Woolf does a particularly good job in capturing the essence of characters, and she does this with simple, clear-cut language. Most of her sentences are straight-forward. Not a word could be stripped without destroying the meaning of the sentence. Yet, Woolf has a particular quirk in which she compares an event, characteristic, or feeling to many different ideas. There is a long chain of descriptive words following one noun. For example, Clarissa feels “in the midst of traffic…a particular hush, or solemnity; an indescribable pause; a suspense” right before the Big Ben strikes (5). Each new description gives readers a slightly different perspective and the layers create a richer meaning. It is almost as if Woolf understands that people relate differently to the same things. Her solution is to give many different descriptions in the hopes that a reader will relate to at least one description. Later on in the novel, Woolf uses this technique again to create the same effect. She describes Miss Killman as someone who makes “you feel her superiority, your inferiority; how poor she was; how rich you were; how she lived in a slum without a cushion…” (16). This varied repetition of interesting descriptive phrases not only facilitates character development but also keeps the reader on his/her toes.

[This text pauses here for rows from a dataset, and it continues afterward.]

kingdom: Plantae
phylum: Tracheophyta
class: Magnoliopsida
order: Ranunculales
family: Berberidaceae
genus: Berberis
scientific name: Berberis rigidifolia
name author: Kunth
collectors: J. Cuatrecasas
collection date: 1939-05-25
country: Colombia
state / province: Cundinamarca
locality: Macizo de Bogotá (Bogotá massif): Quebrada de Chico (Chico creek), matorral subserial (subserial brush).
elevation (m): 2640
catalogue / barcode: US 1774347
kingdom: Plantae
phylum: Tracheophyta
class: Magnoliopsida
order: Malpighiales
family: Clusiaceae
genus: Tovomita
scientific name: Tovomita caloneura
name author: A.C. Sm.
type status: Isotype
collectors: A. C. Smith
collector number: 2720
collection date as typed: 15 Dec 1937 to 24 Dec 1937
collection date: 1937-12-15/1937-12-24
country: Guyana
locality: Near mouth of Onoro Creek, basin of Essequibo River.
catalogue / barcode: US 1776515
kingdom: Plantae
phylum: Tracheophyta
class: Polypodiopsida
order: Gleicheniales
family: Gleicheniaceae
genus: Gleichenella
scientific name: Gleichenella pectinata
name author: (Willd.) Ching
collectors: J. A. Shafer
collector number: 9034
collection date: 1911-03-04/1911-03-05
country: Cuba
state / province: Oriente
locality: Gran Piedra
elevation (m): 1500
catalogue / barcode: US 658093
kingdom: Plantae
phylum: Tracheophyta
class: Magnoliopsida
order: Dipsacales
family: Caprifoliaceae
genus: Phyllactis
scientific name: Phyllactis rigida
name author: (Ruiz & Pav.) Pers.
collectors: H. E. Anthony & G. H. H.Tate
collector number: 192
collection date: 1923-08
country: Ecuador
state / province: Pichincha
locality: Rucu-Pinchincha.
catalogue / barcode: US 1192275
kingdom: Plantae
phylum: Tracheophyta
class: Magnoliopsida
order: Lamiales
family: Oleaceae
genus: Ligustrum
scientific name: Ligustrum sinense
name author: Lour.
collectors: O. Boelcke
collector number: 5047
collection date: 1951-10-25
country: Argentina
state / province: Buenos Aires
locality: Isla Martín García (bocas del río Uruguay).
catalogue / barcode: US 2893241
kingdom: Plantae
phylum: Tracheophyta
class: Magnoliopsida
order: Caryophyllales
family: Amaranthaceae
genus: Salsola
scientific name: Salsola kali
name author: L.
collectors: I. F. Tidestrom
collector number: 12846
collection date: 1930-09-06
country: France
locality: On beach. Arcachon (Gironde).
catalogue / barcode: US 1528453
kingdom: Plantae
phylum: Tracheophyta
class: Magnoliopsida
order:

I have always prided myself on being able to predict the ending of movies and books and every plot twist along the way. On an eighth grade trip, I predicted that the protoganist in Big Fish would turn into a goldfish and nobody believed me; I was right. One notable exception is Harry Potter. I can never guess what is coming up next with J.K. Rowling’s writing. With Mrs. Dalloway, I am completely unsure about what the story is about. I am definitely following what is going on, but I don’t find a connection between the events. I find this extremely odd since I am already one third of the way through the book. Hopefully, there will be some explanation for the relationship between Clarissa and Richard, and Clarissa and Elizabeth. I also look forward to discovering the parallel between Clarissa and Septimus.

I understand that Mrs. Dalloway was a key element to Michael Cunningham’s novel, The Hours, and the movie based off of Cunninghma’s novel. Maybe I’ll rent it…

P.S. Since I mentioned Harry Potter and this blog is about Virginia Woolf, I googled both names and found “Dumbledore's Death in the Style of Virginia Woolf,” which is quite interesting. (813)

1 comment:

LCC said...

Danni, I like the way you describe Woolf's style (and loved the Harry Potter rewritten a la Woolf) and how you write is as you would and then as she did. I think you're right about the goal she pursues--the effect should be not to write the "traditional" sentence, but to approximate with language the workings of the human mind.

Also, I don't think it's really true that she's writing 300 pages on a single day. I think she's trying to show that in the events of a single day a woman's entire life can be understood.

I'm not saying anything about the expectations or assumptions you have about the second half of the novel. I wouldn't want to accidentally spoil anything.